En 2018, il écrit pour Tana éditions son tout premier livre, Le Potager du paresseux, un best-seller ! 50 000 exemplaires seront vendus, ce qui ne cesse de le surprendre ! Aujourd’hui, sort donc ce troisième ouvrage. Il y donne un état des lieux très précis. « Les médias ne parlent que de cette hausse de 1,7 degrés de température. Mais on en fait quoi de cette information ? J’ai épluché toutes les données de Météo France et ai observé les conséquences sur mes plantations : oui, il fait plus chaud mais il gèle moins souvent. L’air est plus sec, les vents plus importants. Ainsi, même quand il pleut, la végétation dessèche. J’ai essayé de décrire un « agro-climat » : les données du climat du point de vue de l’agriculture, en l’occurrence d’un potager. Pour moi, il existe des solutions radicales : arrêtons de cultiver l’été. Travaillons la terre à l’automne et en partie l’hiver. »

Didier Helmstetter poursuit son chemin en homme libre. Une liberté à laquelle il tient plus que tout : « J’ai échappé à la mort.

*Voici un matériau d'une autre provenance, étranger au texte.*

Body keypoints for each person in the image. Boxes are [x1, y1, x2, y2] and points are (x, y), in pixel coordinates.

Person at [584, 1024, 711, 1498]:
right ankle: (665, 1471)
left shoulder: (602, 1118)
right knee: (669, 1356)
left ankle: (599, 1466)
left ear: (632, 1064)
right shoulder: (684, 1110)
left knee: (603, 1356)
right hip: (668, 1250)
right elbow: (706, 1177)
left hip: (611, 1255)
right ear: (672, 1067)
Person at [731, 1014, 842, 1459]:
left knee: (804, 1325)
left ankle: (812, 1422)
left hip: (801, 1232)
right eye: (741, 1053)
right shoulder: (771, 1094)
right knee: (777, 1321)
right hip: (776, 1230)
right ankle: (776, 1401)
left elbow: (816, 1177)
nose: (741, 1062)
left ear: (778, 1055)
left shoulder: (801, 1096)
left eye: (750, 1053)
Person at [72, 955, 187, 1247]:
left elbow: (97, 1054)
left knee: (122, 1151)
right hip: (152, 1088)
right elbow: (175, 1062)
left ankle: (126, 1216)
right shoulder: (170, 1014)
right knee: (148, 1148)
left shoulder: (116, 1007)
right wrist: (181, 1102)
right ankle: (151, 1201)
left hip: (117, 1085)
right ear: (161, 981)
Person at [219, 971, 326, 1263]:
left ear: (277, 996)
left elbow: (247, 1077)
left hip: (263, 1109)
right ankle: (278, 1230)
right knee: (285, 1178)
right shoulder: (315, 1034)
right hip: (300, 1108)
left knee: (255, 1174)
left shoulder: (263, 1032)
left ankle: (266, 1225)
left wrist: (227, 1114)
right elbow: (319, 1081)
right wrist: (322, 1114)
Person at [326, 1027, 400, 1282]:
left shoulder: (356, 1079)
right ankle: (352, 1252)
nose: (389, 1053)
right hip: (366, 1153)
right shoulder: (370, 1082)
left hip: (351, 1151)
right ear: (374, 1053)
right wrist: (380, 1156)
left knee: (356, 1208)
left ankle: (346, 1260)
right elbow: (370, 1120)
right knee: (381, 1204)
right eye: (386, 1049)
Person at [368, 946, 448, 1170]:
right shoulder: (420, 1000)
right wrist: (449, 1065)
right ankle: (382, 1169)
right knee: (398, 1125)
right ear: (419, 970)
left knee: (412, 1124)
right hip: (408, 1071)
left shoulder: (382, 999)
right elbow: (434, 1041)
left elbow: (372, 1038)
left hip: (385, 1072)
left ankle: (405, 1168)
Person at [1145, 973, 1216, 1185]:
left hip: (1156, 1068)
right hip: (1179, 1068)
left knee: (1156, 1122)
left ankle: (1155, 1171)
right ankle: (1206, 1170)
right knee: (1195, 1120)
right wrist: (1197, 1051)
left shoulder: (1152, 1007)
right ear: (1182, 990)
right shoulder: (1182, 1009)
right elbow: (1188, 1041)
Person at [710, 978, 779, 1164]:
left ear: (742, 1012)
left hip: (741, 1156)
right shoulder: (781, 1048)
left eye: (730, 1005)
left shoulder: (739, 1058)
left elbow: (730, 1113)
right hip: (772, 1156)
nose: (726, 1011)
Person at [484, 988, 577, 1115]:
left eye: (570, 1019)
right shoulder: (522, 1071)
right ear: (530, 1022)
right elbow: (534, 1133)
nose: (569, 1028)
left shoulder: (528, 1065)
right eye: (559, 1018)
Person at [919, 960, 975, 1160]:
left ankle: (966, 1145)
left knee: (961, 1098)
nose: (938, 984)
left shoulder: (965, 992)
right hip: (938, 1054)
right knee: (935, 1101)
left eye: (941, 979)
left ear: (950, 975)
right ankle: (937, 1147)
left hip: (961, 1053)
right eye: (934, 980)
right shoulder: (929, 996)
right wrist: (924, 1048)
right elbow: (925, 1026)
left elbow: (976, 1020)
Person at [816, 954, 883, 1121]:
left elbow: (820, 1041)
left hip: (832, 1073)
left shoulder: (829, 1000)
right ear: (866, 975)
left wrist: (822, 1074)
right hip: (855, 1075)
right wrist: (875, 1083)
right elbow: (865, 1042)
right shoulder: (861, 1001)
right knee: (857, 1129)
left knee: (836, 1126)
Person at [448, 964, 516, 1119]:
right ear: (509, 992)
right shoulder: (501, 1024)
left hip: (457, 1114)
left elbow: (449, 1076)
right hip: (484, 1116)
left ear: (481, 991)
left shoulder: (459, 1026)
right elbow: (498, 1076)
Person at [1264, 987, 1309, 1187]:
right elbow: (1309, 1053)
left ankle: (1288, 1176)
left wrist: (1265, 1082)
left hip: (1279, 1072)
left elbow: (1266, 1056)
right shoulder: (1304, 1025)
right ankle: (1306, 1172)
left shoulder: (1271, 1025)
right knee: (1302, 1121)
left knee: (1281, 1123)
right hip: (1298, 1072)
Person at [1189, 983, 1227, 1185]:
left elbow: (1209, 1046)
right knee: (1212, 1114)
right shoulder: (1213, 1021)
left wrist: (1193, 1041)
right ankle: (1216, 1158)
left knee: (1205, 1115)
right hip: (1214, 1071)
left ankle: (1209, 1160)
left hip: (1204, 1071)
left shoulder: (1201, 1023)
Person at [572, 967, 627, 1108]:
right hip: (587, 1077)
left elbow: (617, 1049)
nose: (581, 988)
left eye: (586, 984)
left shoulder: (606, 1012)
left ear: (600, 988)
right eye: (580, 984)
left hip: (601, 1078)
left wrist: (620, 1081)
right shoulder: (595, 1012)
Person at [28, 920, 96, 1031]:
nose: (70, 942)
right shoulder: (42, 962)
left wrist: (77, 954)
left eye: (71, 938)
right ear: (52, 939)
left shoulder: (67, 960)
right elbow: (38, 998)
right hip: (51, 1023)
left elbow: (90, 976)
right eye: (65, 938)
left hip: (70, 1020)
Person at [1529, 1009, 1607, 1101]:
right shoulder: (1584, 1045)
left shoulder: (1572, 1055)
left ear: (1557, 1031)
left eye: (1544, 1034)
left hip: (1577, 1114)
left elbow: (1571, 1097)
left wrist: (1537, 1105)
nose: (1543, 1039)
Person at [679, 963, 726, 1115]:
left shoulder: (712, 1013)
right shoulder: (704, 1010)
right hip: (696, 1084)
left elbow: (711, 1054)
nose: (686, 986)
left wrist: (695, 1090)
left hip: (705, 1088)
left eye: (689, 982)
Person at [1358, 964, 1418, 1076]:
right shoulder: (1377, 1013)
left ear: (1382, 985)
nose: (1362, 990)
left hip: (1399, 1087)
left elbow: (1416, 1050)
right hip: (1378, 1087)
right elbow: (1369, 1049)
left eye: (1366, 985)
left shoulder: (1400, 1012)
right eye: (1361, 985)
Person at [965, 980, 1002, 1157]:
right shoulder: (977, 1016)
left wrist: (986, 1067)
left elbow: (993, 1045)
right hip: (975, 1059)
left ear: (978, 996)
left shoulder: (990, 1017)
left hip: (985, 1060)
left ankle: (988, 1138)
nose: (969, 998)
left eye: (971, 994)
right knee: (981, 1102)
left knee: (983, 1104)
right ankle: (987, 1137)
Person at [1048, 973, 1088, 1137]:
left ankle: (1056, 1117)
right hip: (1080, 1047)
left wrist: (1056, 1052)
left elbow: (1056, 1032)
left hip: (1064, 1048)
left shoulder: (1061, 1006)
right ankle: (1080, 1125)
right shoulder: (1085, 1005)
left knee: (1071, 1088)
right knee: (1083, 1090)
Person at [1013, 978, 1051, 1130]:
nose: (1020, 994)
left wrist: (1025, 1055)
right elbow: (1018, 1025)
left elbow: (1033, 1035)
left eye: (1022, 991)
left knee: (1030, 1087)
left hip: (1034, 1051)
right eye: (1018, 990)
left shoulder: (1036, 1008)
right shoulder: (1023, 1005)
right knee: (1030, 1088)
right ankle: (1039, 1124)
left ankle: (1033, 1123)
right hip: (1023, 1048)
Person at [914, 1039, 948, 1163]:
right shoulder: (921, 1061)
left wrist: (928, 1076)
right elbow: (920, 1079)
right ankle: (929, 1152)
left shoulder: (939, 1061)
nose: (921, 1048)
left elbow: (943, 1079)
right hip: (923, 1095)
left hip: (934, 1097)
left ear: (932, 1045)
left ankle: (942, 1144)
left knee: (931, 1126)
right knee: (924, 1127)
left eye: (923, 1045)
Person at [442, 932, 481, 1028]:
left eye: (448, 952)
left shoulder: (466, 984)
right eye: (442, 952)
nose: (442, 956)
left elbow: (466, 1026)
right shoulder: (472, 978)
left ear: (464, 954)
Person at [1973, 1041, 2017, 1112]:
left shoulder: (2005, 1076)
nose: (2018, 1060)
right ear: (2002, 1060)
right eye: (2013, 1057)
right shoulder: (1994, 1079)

Alors, croyez-moi, celui qui me dira comment me comporter ou ce que je dois penser, n’est pas encore né. » On n’en doute pas une seconde !

 

Le Potager du Paresseux frappé par le changement climatique - phénoculture et nouvelles pratiques pour adapter le potager au changement climatique
Parution du 6rapport du GIEC, plus alarmant que les précédents... Flot incessant d'images de plus en plus dramatiques sur nos écrans... Qui nie encore le réchauffement climatique et ses effets ? Hélas, quand on analyse attentivement les évolutions du climat aux portes du Potager du Paresseux entre 1946 et 2021, mauvaise surprise : la situation est bien pire ! Et, au regard d'un "agronome qui jardine", elle est également bien plus complexe !

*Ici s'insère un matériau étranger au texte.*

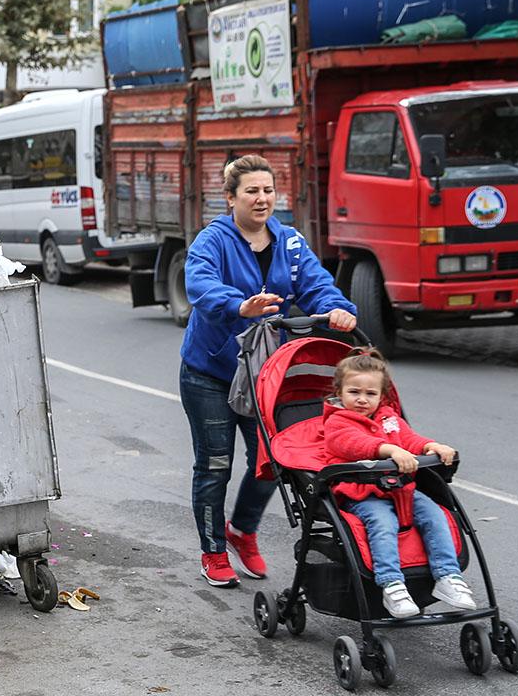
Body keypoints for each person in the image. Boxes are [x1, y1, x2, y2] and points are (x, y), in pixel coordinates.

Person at [181, 154, 357, 588]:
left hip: (264, 373)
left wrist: (338, 311)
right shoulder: (213, 240)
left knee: (273, 461)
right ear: (230, 198)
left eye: (268, 191)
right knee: (215, 465)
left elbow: (317, 286)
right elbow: (200, 284)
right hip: (211, 372)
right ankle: (214, 551)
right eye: (251, 191)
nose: (262, 200)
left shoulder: (290, 242)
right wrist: (238, 305)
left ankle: (243, 531)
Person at [322, 347, 475, 618]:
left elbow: (409, 439)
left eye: (370, 394)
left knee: (435, 515)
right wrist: (389, 450)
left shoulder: (389, 418)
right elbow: (354, 444)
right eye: (354, 392)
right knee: (383, 524)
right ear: (339, 392)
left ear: (382, 396)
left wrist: (431, 445)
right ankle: (391, 584)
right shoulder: (337, 422)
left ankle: (447, 576)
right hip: (361, 493)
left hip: (400, 489)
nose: (362, 400)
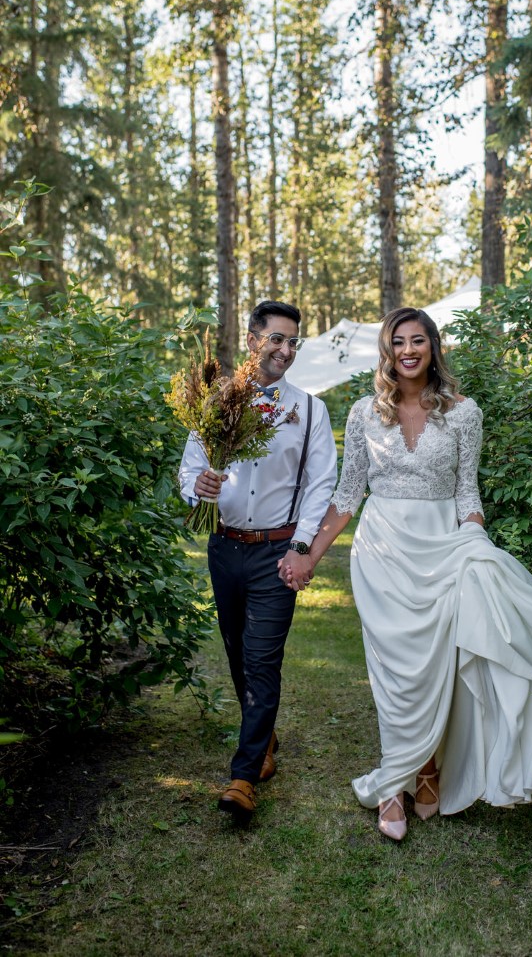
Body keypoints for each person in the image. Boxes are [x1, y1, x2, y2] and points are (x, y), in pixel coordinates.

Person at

Cependant, rien n'est jamais totalement négatif : à condition d'innover, on peut s'adapter. Et même tirer avantage de la nouvelle donne ! Telle est la conviction de l'auteur, pour qui jardiner comme le faisait son père est désormais suicidaire...

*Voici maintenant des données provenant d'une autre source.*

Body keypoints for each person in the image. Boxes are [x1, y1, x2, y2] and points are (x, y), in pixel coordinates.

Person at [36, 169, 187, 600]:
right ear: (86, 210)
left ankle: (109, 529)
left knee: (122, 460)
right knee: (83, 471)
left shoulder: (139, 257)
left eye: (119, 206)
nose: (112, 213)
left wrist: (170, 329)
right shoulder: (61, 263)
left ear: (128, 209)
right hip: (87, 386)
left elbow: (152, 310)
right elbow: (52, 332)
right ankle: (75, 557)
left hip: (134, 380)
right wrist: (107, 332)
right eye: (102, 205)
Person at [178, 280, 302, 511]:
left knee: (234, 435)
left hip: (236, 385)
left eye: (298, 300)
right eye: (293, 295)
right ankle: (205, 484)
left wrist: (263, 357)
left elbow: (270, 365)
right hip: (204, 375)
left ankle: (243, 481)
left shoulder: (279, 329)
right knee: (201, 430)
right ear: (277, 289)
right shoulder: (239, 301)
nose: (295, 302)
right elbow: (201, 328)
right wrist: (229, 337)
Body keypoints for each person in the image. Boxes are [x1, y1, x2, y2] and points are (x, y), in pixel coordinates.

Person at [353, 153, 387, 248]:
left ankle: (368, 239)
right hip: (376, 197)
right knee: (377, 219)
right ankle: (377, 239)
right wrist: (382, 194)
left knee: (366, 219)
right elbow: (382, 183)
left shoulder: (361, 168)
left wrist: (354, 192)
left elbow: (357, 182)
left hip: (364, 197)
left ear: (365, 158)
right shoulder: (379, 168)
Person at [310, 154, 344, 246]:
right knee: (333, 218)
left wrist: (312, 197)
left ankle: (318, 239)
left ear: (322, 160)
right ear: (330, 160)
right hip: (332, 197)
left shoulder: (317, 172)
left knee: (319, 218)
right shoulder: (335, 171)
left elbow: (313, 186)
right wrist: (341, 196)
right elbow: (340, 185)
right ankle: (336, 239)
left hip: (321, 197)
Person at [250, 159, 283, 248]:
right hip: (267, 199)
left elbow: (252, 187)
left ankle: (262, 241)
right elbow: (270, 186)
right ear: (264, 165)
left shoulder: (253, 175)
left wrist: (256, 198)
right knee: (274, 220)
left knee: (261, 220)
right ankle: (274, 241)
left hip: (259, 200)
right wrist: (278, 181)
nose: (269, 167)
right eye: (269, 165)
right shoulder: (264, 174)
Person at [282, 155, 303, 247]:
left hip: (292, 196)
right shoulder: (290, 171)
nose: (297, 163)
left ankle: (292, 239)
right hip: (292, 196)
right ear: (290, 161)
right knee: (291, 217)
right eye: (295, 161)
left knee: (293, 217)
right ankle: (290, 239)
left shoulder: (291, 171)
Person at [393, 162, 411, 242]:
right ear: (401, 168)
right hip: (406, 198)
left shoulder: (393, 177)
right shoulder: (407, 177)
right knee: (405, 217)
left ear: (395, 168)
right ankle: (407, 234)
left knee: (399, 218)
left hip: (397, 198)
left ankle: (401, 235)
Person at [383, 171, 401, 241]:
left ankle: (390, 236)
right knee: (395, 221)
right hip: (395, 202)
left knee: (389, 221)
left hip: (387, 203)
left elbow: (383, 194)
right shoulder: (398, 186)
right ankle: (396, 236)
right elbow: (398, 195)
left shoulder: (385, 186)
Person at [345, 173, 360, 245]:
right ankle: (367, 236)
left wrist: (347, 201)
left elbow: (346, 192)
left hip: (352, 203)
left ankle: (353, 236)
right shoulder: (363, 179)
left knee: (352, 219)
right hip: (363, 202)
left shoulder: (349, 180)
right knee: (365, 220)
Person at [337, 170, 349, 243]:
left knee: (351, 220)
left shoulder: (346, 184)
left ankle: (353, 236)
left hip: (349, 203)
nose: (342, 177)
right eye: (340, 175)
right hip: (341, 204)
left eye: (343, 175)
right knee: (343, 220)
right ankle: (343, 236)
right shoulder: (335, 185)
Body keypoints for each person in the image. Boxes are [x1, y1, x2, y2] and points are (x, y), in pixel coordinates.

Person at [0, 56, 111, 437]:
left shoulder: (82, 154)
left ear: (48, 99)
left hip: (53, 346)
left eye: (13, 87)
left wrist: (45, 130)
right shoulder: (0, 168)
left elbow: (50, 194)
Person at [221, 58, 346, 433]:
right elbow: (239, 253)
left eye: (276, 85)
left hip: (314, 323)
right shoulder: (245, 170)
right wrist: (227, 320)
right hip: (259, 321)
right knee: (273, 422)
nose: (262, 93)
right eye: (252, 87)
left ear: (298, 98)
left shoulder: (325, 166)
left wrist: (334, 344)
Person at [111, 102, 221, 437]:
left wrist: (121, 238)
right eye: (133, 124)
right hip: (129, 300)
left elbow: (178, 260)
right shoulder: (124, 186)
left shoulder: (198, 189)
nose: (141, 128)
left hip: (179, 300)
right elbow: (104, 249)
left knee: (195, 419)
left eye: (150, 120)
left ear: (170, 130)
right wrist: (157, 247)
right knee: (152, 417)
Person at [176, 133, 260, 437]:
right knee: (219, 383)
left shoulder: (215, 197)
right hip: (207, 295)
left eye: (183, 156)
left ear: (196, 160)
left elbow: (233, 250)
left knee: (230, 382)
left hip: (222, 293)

Comment réussir cette adaptation ? La question est au coeur de cet ouvrage. Comment esquiver les étés, avec les risques récurrents de canicule ? Comment échapper aux débauches d'arrosage ? Sans trop se fatiguer, comment cultiver davantage, bien plus tard en automne et jusqu'en hiver ? Comment installer ses légumes bien plus tôt au printemps ? Comment échapper aux gelées qui, malgré le réchauffement climatique, restent en embuscade ? Pour chacun de ces axes, l'auteur relate son expérience avec les innovations techniques qu'il met en oeuvre : divers chassis, tampons thermiques, serre froide, voiles, espèces et variétés les plus adaptées... et toujours sans aucun travail du sol, sans engrais, sans compost et sans buttes. Du coup, obtenir des radis roses à Noël a été une sorte de défi qu'il s'est lancé pour illustrer les nouvelles possibilités qui s'offrent aux jardiniers gourmands et respecteux du vivant.